Tebar pesona dan tebar janji menjadi hal lumrah di tengah semakin ruwetnya mengurai masalah kehidupan. Saling serang antar caleg pun menjadi “bumbu” dalam setiap persta demokrasi lima tahunan. Kasak-kusuk politik uang menjelang hari pemilihan pun dilakukan. Aksi serangan fajar bahkan telah menjadi budaya dalam masyarakat. Siapa berani bayar lebih, maka peluang menduduki kursi empuk adalah balasan yang setimpal.
Ketika mereka terpilih (pasca-pelantikan), mereka segera mengambil gaji dengan dalih sesuai aturan atau protokoler anggota dewan. Padahal mereka belum bekerja sedikit pun. Janji-janji kesejahteraan rakyat pun hanya menjadi angin lalu.

Masyarakat beradab
Jika realitas politik seperti ini, apa yang dapat diharapkan dari aktivitas politik dan aktor politik? Kita tentunya tidak dapat berharap banyak. Misi politik yang mulia sebagaimana dirumuskan Aristoteles di atas hanya menjadi bahan kuliah yang diseminarkan. Bagaimana dapat mewujudkan tatanan masyarakat yang beradab, jika aktor politiknya tidak memiliki kecakapan intelektual dan moral?
Masyarakat beradab mungkin hanya ada di dalam riwayat Polis dalam sejarah Yunani kuno. Hal ini karena, pemimpin saat itu adalah seorang filsuf yang mempunyai kebajikan dan kebijaksanaan. Mereka tidak lagi membutuhkan uang guna menghidupi diri dan keluarganya.

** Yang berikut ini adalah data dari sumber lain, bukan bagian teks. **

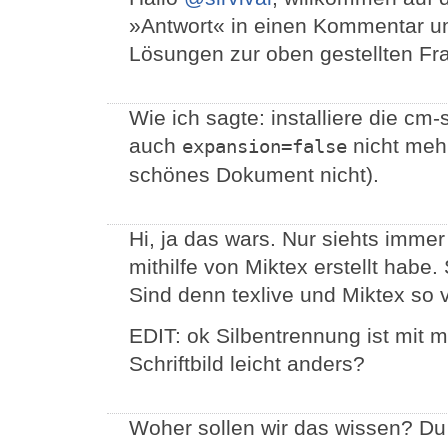
»Antwort« in einen Kommentar um
Lösungen zur oben gestellten Fr
Wie ich sagte: installiere die cm
auch
nicht mehr
expansion=false
schönes Dokument nicht).
Hi, ja das wars. Nur siehts imme
mithilfe von Miktex erstellt habe
Sind denn texlive und Miktex so 
EDIT: ok Silbentrennung ist mit m
Schriftbild leicht anders?
Woher sollen wir das wissen? Du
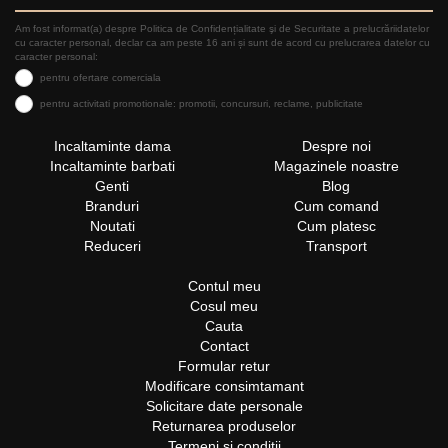
Am fost informat(a) despre Politica de Confidențialitate şi de Securitate a prelucrăriidatelor
cu caracter personal, declar ca am peste 16 ani și sunt de acord cu prelucrarea datelor cu
caracter personal:
pentru ofertare comerciala
pentru activitati promotionale: promotii, concursuri, reclame, publicitate
Incaltaminte dama
Despre noi
Incaltaminte barbati
Magazinele noastre
Genti
Blog
Branduri
Cum comand
Noutati
Cum platesc
Reduceri
Transport
Contul meu
Cosul meu
Cauta
Contact
Formular retur
Modificare consimtamant
Solicitare date personale
Returnarea produselor
Termeni si conditii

Semua aktivitas politik dilakukan sepenuhnya untuk kesejahteraan dan kemakmuran rakyat.
Hal ini tentunya berbeda dengan anggota dewan dan pemimpin kita sekarang. Alih-alih untuk memikirkan hajat hidup orang banyak, mereka disibukkan dengan aktivitas mengembalikan dana yang telah dikuras ketika kampanye. Aktivitas politik di negeri ini hanya diwarnai dengan uang, duit, dan rupiah. Falsafah yang mereka pedomani adalah bukan “makan apa hari ini, namun siapa yang kita makan hari ini”.
Inilah realitas politik di bumi Nusantara. Kita tidak dapat berharap banyak dari mereka. Maka dari itu, teruslah berdoa dan bekerja dengan giat. Karena hanya kita sendiri yang mampu menyelamatkan biduk rumah tangga dan masa depan bangsa ini. Lupakan janji-janji yang pernah terucap oleh anggota dewan. Karena janji-janji itu adalah buaian yang melenakan kita.

Benni Setiawan, Peneliti, Mahasiswa Program Pascasarjana Universitas Islam Negeri (UIN) Sunan Kalijaga Yogyakarta.